=== Begin Enclosure ===

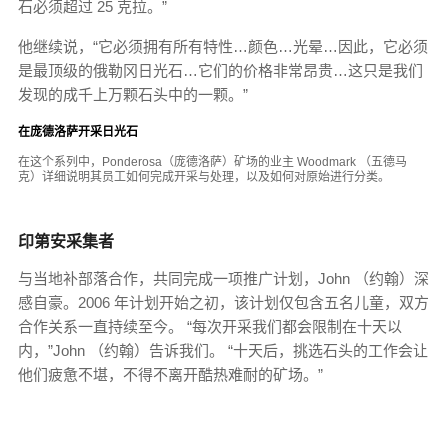
石必须超过 25 克拉。”
他继续说，“它必须拥有所有特性…颜色…光晕…因此，它必须
是最顶级的俄勒冈日光石…它们的价格非常昂贵…这只是我们
发现的成千上万颗石头中的一颗。”
在庞德洛萨开采日光石
在这个系列中，Ponderosa（庞德洛萨）矿场的业主 Woodmark （五德马
克）详细说明其员工如何完成开采与处理，以及如何对原始进行分类。
印第安采集者
与当地补部落合作，共同完成一项推广计划，John （约翰）深
感自豪。2006 年计划开始之初，该计划仅包含五名儿童，双方
合作关系一直持续至今。 “每次开采我们都会限制在十天以
内，”John （约翰）告诉我们。 “十天后，挑选石头的工作会让
他们疲惫不堪，不得不离开酷热难耐的矿场。”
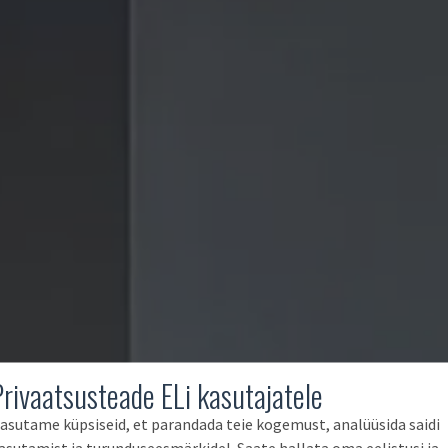
Privaatsusteade ELi kasutajatele
asutame küpsiseid, et parandada teie kogemust, analüüsida saidi
asutamist ja turunduseesmärkidel. Saate hallata oma eelistusi ja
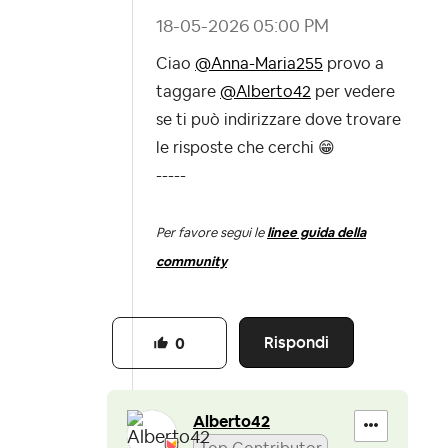
‎18-05-2026
05:00 PM
Ciao
@Anna-Maria255
provo a
taggare
@Alberto42
per vedere
se ti può indirizzare dove trovare
le risposte che cerchi
😁
-----
Per favore segui le
linee guida della
community
Rispondi
0
Alberto42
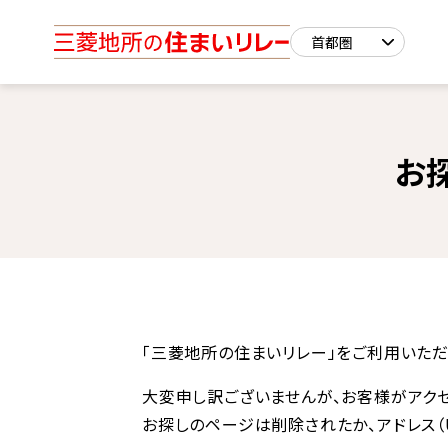
お
「三菱地所の住まいリレー」をご利用いただ
大変申し訳ございませんが、お客様がアク
お探しのページは削除されたか、アドレス（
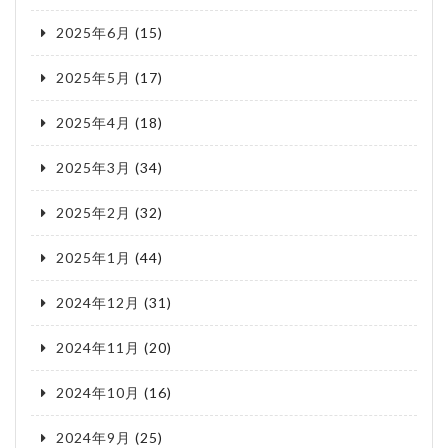
2025年6月
(15)
2025年5月
(17)
2025年4月
(18)
2025年3月
(34)
2025年2月
(32)
2025年1月
(44)
2024年12月
(31)
2024年11月
(20)
2024年10月
(16)
2024年9月
(25)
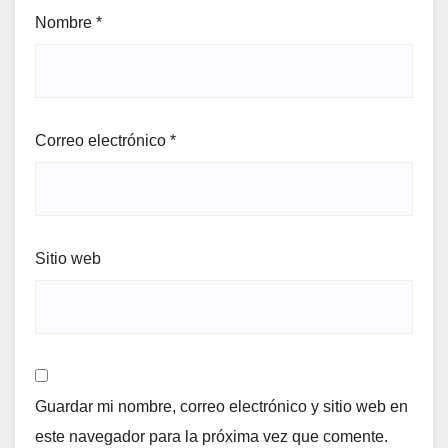
Nombre
*
Correo electrónico
*
Sitio web
Guardar mi nombre, correo electrónico y sitio web en
este navegador para la próxima vez que comente.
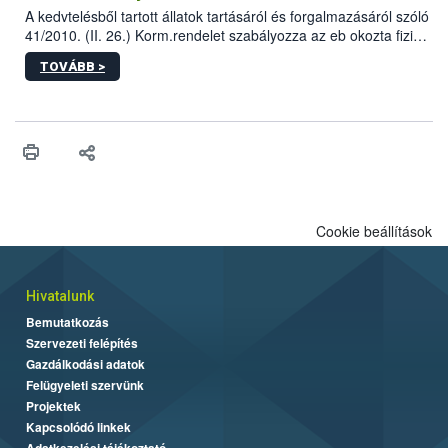
A kedvtelésből tartott állatok tartásáról és forgalmazásáról szóló
41/2010. (II. 26.) Korm.rendelet szabályozza az eb okozta fizikai
sérülés, illetve ennek veszélye keletkezésekor felmerülő
TOVÁBB >
hatósági feladatokat, valamint a veszélyes eb tartását és annak
engedélyezését. Ezen eljárások során szükség esetén be kell
vonni az ebek viselkedésének megítélésében jártas szakértőt.
Cookie beállítások
Hivatalunk
Bemutatkozás
Szervezeti felépítés
Gazdálkodási adatok
Felügyeleti szervünk
Projektek
Kapcsolódó linkek
Adatkezelési tájékoztató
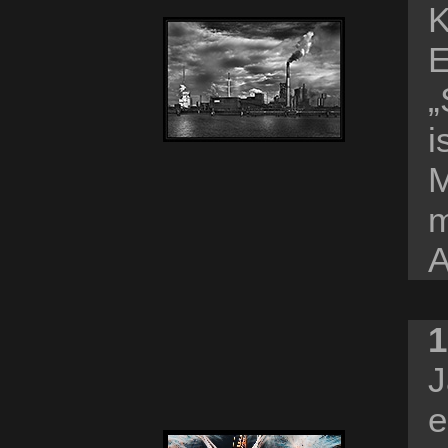
K
E
„
i
M
m
A
1
J
e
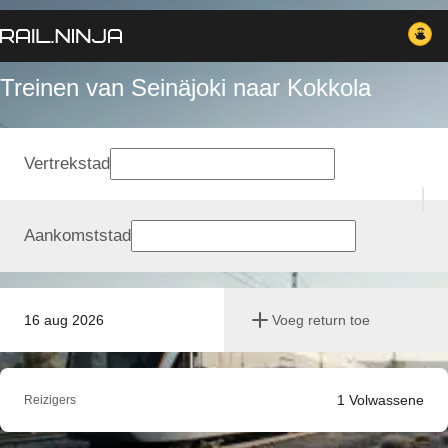
Treinen van Seinäjoki naar Kokkola
Vertrekstad
Aankomststad
16 aug 2026
Voeg return toe
1
Volwassene
Reizigers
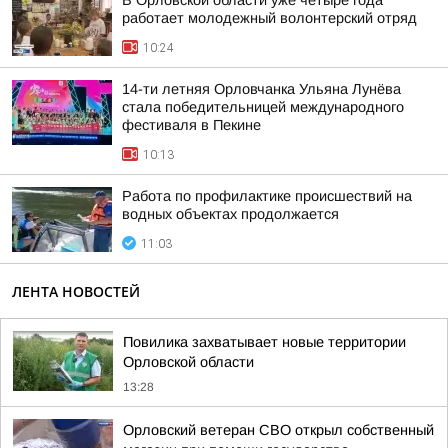
В Орловской области уже четыре года
работает молодежный волонтерский отряд
10:24
14-ти летняя Орловчанка Ульяна Лунёва
стала победительницей международного
фестиваля в Пекине
10:13
Работа по профилактике происшествий на
водных объектах продолжается
11:03
ЛЕНТА НОВОСТЕЙ
Повилика захватывает новые территории
Орловской области
13:28
Орловский ветеран СВО открыл собственный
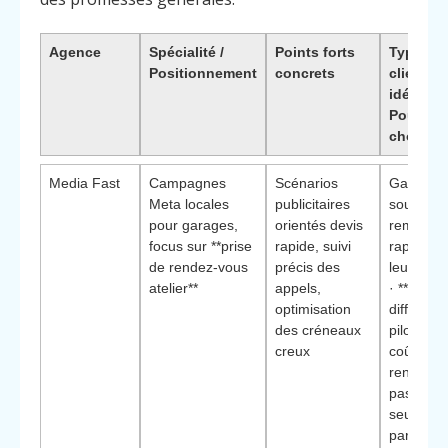
Agence
Spécialité /
Points forts
Type de
Positionnement
concrets
clients
idéaux ·
Pourquoi
choisir
Media Fast
Campagnes
Scénarios
Garages
Meta locales
publicitaires
souhaita
pour garages,
orientés devis
remplir
focus sur **prise
rapide, suivi
rapideme
de rendez-vous
précis des
leur plan
atelier**
appels,
· **Éléme
optimisation
différenci
des créneaux
pilotage 
creux
coût par
rendez-v
pas
seulemen
par clic**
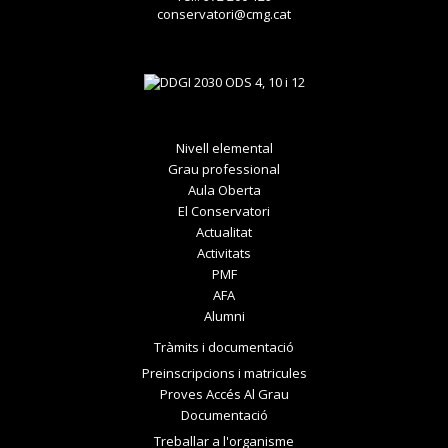
conservatori@cmg.cat
Nivell elemental
Grau professional
Aula Oberta
El Conservatori
Actualitat
Activitats
PMF
AFA
Alumni
Tràmits i documentació
Preinscripcions i matricules
Proves Accés Al Grau
Documentació
Treballar a l'organisme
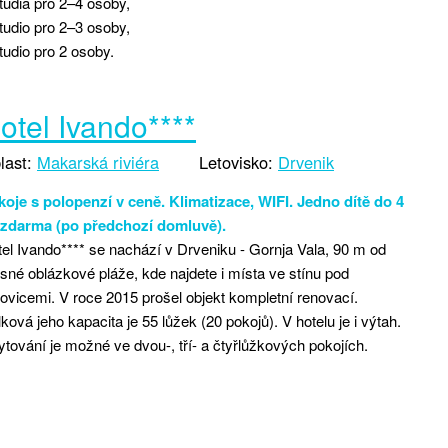
tudia pro 2–4 osoby,
tudio pro 2–3 osoby,
tudio pro 2 osoby.
otel Ivando****
last:
Makarská riviéra
Letovisko:
Drvenik
oje s polopenzí v ceně. Klimatizace, WIFI. Jedno dítě do 4
t zdarma (po předchozí domluvě).
el Ivando**** se nachází v Drveniku - Gornja Vala, 90 m od
sné oblázkové pláže, kde najdete i místa ve stínu pod
ovicemi. V roce 2015 prošel objekt kompletní renovací.
ková jeho kapacita je 55 lůžek (20 pokojů). V hotelu je i výtah.
tování je možné ve dvou-, tří- a čtyřlůžkových pokojích.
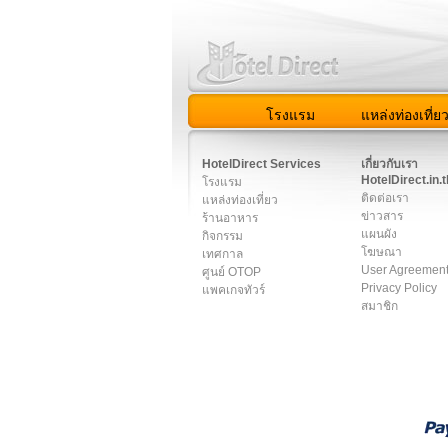
โรงแรม
แหล่งท่องเที่ย
สมาชิก
|
เกี่ยวกับเรา
|
ติด
HotelDirect Services
เกี่ยวกับเรา
HotelDirect.in.t
โรงแรม
ติดต่อเรา
แหล่งท่องเที่ยว
ข่าวสาร
ร้านอาหาร
แผนผัง
กิจกรรม
โฆษณา
เทศกาล
User Agreemen
ศูนย์ OTOP
Privacy Policy
แพคเกจทัวร์
สมาชิก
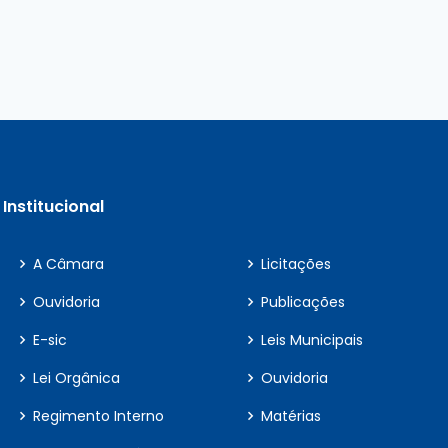
Institucional
A Câmara
Licitações
Ouvidoria
Publicações
E-sic
Leis Municipais
Lei Orgânica
Ouvidoria
Regimento Interno
Matérias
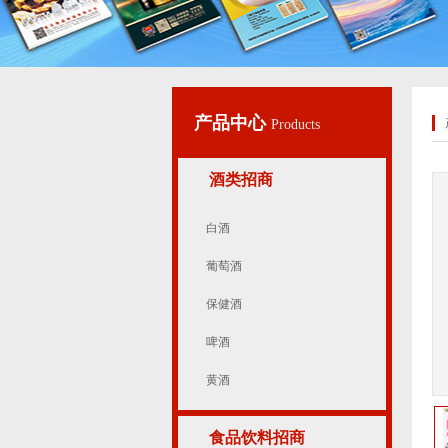
产品中心
Products
酒类招商
白酒
葡萄酒
保健酒
啤酒
黄酒
食品饮料招商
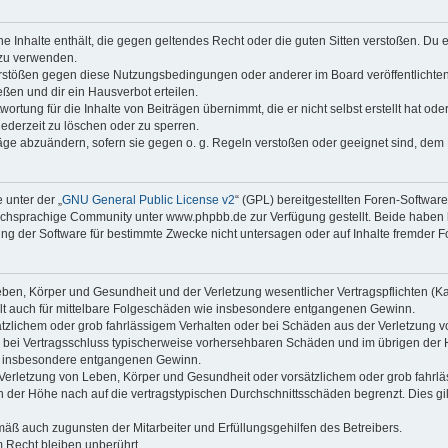
ine Inhalte enthält, die gegen geltendes Recht oder die guten Sitten verstoßen. Du 
 zu verwenden.
erstößen gegen diese Nutzungsbedingungen oder anderer im Board veröffentlichte
ßen und dir ein Hausverbot erteilen.
ortung für die Inhalte von Beiträgen übernimmt, die er nicht selbst erstellt hat od
jederzeit zu löschen oder zu sperren.
räge abzuändern, sofern sie gegen o. g. Regeln verstoßen oder geeignet sind, dem
 unter der „
GNU General Public License v2
“ (GPL) bereitgestellten Foren-Softwa
chsprachige Community unter www.phpbb.de zur Verfügung gestellt. Beide haben ke
g der Software für bestimmte Zwecke nicht untersagen oder auf Inhalte fremder F
ben, Körper und Gesundheit und der Verletzung wesentlicher Vertragspflichten (Kard
gilt auch für mittelbare Folgeschäden wie insbesondere entgangenen Gewinn.
ätzlichem oder grob fahrlässigem Verhalten oder bei Schäden aus der Verletzung 
 die bei Vertragsschluss typischerweise vorhersehbaren Schäden und im übrigen de
wie insbesondere entgangenen Gewinn.
erletzung von Leben, Körper und Gesundheit oder vorsätzlichem oder grob fahrläs
der Höhe nach auf die vertragstypischen Durchschnittsschäden begrenzt. Dies gi
mäß auch zugunsten der Mitarbeiter und Erfüllungsgehilfen des Betreibers.
 Recht bleiben unberührt.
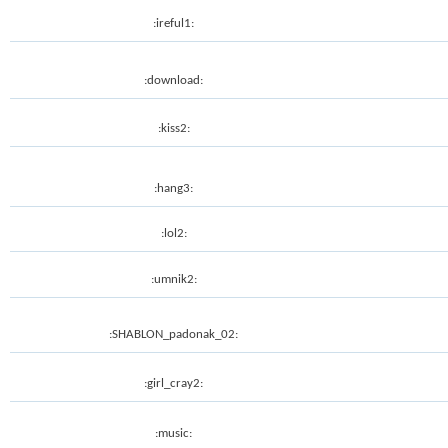
:ireful1:
:download:
:kiss2:
:hang3:
:lol2:
:umnik2:
:SHABLON_padonak_02:
:girl_cray2:
:music:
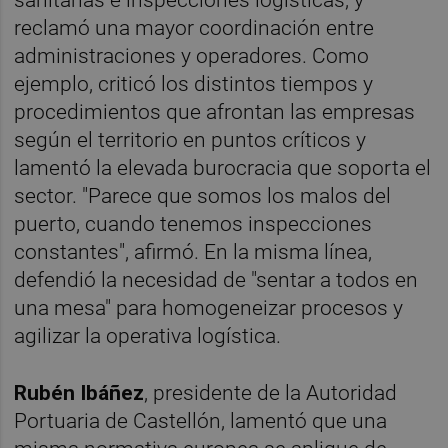
reclamó una mayor coordinación entre
administraciones y operadores. Como
ejemplo, criticó los distintos tiempos y
procedimientos que afrontan las empresas
según el territorio en puntos críticos y
lamentó la elevada burocracia que soporta el
sector. "Parece que somos los malos del
puerto, cuando tenemos inspecciones
constantes", afirmó. En la misma línea,
defendió la necesidad de "sentar a todos en
una mesa" para homogeneizar procesos y
agilizar la operativa logística.
Rubén Ibáñez
, presidente de la Autoridad
Portuaria de Castellón, lamentó que una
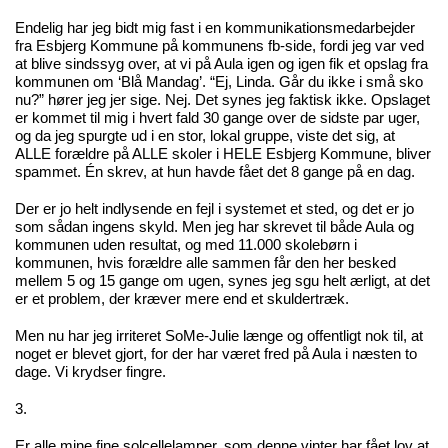
Endelig har jeg bidt mig fast i en kommunikationsmedarbejder
fra Esbjerg Kommune på kommunens fb-side, fordi jeg var ved
at blive sindssyg over, at vi på Aula igen og igen fik et opslag fra
kommunen om ‘Blå Mandag’. “Ej, Linda. Går du ikke i små sko
nu?” hører jeg jer sige. Nej. Det synes jeg faktisk ikke. Opslaget
er kommet til mig i hvert fald 30 gange over de sidste par uger,
og da jeg spurgte ud i en stor, lokal gruppe, viste det sig, at
ALLE forældre på ALLE skoler i HELE Esbjerg Kommune, bliver
spammet. Én skrev, at hun havde fået det 8 gange på en dag.
Der er jo helt indlysende en fejl i systemet et sted, og det er jo
som sådan ingens skyld. Men jeg har skrevet til både Aula og
kommunen uden resultat, og med 11.000 skolebørn i
kommunen, hvis forældre alle sammen får den her besked
mellem 5 og 15 gange om ugen, synes jeg sgu helt ærligt, at det
er et problem, der kræver mere end et skuldertræk.
Men nu har jeg irriteret SoMe-Julie længe og offentligt nok til, at
noget er blevet gjort, for der har været fred på Aula i næsten to
dage. Vi krydser fingre.
3.
Er alle mine fine solcellelamper, som denne vinter har fået lov at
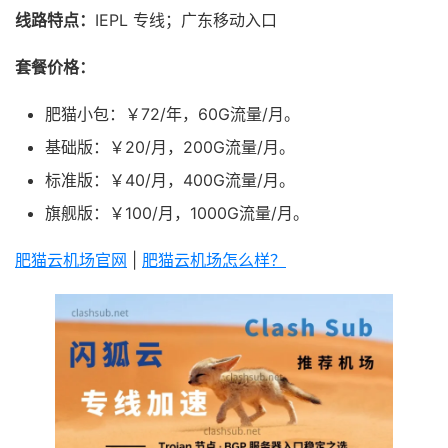
线路特点：
IEPL 专线；广东移动入口
套餐价格：
肥猫小包：￥72/年，60G流量/月。
基础版：￥20/月，200G流量/月。
标准版：￥40/月，400G流量/月。
旗舰版：￥100/月，1000G流量/月。
肥猫云机场官网
|
肥猫云机场怎么样？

=== End Enclosure ===

Gather and copy every line of the data in which the string "over" is found.

▸ **WRITTEN SOLUTION**:
at blive sindssyg over, at vi på Aula igen og igen fik et opslag fra
er kommet til mig i hvert fald 30 gange over de sidste par uger,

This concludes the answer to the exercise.